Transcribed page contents
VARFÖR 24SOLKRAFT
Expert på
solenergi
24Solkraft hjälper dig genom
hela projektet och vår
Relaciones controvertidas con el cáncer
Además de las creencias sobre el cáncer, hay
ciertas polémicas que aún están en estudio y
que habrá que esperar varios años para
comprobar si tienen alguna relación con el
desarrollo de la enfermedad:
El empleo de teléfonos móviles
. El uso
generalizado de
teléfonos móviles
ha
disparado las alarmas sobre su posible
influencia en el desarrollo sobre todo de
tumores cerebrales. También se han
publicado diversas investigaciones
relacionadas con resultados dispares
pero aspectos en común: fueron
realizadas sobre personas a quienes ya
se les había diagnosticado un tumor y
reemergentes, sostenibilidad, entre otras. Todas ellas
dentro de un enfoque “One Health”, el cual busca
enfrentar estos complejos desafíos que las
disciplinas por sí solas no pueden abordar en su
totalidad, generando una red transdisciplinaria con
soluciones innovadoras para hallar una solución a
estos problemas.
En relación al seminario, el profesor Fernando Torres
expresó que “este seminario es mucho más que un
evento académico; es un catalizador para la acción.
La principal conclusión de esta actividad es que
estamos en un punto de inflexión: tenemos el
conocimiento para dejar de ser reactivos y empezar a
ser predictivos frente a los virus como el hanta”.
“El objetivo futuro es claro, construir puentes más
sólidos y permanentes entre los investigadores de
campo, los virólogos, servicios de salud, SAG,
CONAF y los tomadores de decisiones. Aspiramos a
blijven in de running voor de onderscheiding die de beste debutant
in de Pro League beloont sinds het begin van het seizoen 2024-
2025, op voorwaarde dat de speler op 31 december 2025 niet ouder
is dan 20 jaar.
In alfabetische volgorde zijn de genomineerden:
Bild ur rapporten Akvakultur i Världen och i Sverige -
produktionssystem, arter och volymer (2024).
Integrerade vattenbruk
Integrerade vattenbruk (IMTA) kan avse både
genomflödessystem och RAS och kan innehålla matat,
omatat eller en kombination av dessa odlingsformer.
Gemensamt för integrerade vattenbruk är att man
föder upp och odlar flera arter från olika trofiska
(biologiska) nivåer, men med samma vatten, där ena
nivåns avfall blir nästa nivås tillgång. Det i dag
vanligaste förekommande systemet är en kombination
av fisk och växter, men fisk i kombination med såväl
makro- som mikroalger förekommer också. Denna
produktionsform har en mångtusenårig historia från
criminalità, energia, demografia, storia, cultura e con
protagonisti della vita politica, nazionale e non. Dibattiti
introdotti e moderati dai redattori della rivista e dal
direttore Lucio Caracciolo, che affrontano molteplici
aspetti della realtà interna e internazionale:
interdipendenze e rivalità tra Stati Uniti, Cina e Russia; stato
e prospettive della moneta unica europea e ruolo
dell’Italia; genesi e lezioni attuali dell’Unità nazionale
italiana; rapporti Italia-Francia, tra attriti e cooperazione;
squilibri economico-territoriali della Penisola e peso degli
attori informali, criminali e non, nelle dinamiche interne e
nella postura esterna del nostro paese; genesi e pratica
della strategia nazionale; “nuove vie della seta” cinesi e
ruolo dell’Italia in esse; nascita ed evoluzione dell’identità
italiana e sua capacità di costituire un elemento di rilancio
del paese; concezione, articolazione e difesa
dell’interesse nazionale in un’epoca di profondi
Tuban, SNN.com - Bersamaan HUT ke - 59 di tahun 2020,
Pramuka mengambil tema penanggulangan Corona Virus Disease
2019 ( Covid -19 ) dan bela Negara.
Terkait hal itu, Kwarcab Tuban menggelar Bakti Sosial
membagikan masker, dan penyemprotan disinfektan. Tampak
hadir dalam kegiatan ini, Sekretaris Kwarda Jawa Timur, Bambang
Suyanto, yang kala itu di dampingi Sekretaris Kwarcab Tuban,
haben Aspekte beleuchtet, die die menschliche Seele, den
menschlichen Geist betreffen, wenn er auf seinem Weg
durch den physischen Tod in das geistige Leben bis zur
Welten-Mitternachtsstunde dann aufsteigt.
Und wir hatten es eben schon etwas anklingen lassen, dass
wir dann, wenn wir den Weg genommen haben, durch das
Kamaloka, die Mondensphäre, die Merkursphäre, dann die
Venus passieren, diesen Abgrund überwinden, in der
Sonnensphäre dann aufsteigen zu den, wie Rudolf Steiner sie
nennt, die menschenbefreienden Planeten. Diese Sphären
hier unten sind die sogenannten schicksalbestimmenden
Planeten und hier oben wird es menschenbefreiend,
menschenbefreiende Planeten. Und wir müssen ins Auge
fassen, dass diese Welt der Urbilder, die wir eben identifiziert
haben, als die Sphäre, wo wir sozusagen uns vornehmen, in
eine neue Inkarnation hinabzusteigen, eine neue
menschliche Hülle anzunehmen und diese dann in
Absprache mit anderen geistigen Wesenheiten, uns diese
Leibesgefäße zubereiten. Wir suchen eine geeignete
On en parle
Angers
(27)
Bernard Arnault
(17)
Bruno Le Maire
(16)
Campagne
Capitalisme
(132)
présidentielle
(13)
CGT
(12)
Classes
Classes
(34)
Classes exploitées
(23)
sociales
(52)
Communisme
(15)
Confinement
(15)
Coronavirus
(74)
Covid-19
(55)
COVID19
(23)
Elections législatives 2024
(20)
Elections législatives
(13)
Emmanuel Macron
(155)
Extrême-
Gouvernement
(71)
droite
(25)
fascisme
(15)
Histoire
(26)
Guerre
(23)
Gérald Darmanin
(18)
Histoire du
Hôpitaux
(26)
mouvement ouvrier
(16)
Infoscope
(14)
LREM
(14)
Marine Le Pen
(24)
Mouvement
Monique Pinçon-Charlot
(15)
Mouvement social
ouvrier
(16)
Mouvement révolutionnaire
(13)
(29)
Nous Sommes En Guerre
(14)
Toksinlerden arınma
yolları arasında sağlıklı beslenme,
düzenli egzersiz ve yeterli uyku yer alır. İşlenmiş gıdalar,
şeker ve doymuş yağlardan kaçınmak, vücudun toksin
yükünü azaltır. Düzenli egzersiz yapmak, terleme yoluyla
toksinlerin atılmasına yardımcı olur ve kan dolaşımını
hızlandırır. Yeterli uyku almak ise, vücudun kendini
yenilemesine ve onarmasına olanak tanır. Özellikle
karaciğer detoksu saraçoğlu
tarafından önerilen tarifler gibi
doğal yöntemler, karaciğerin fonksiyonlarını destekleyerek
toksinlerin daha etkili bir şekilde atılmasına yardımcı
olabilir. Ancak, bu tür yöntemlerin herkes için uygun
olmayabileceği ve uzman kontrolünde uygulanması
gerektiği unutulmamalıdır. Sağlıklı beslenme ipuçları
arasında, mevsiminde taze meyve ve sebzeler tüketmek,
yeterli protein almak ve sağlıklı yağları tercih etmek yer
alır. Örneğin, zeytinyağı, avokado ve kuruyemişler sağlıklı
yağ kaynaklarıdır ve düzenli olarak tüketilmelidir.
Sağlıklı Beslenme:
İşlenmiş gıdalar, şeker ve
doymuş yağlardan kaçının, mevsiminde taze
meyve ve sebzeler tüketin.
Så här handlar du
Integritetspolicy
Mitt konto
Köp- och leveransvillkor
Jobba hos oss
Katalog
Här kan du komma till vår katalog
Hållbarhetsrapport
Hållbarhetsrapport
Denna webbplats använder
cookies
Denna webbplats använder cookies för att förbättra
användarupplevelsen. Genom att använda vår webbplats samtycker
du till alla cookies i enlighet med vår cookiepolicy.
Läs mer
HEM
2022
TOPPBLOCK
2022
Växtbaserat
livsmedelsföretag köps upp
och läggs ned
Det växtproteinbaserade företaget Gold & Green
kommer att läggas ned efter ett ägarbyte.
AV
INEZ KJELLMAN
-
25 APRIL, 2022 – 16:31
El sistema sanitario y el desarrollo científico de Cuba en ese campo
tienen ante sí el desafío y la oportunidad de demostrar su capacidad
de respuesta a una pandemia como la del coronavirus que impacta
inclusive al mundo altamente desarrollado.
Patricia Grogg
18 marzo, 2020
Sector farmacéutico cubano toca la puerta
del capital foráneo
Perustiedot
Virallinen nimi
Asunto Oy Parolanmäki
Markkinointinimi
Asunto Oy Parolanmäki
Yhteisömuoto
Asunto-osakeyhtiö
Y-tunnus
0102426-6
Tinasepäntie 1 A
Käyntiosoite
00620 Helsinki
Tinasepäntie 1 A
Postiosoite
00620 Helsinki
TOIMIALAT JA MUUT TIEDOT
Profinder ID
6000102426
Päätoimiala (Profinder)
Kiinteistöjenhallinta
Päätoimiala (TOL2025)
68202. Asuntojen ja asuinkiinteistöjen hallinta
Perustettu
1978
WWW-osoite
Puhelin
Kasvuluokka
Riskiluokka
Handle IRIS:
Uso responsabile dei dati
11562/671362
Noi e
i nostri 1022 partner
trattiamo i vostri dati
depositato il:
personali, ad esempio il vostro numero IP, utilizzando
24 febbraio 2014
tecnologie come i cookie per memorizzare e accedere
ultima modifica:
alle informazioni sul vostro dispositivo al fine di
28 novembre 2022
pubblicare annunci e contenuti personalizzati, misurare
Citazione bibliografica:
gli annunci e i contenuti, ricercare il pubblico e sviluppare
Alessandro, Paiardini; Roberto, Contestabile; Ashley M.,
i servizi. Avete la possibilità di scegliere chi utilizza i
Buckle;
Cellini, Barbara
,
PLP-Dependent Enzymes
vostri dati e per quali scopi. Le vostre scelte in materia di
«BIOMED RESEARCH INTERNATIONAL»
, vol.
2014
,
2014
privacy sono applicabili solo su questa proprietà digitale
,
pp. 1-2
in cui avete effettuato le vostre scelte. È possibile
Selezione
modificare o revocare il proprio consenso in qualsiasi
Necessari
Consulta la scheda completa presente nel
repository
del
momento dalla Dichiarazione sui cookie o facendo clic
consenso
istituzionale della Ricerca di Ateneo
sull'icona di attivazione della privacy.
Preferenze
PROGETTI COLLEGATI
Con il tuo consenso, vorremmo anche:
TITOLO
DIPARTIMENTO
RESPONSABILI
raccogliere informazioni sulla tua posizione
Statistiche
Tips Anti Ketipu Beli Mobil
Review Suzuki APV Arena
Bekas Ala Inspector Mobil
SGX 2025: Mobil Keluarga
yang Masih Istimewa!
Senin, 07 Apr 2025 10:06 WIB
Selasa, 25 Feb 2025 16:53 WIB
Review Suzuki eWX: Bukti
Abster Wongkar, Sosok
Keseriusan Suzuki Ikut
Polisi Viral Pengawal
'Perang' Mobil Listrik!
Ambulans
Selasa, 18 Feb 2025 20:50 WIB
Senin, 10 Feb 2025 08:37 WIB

== Exercise ==
Could you set down, word for word, only the lines above from the line with "mouvement ouvrier" to the line with "şeker ve doymuş", including both?

== Result for this exercise ==
mouvement ouvrier
(16)
Infoscope
(14)
LREM
(14)
Marine Le Pen
(24)
Mouvement
Monique Pinçon-Charlot
(15)
Mouvement social
ouvrier
(16)
Mouvement révolutionnaire
(13)
(29)
Nous Sommes En Guerre
(14)
Toksinlerden arınma
yolları arasında sağlıklı beslenme,
düzenli egzersiz ve yeterli uyku yer alır. İşlenmiş gıdalar,
şeker ve doymuş yağlardan kaçınmak, vücudun toksin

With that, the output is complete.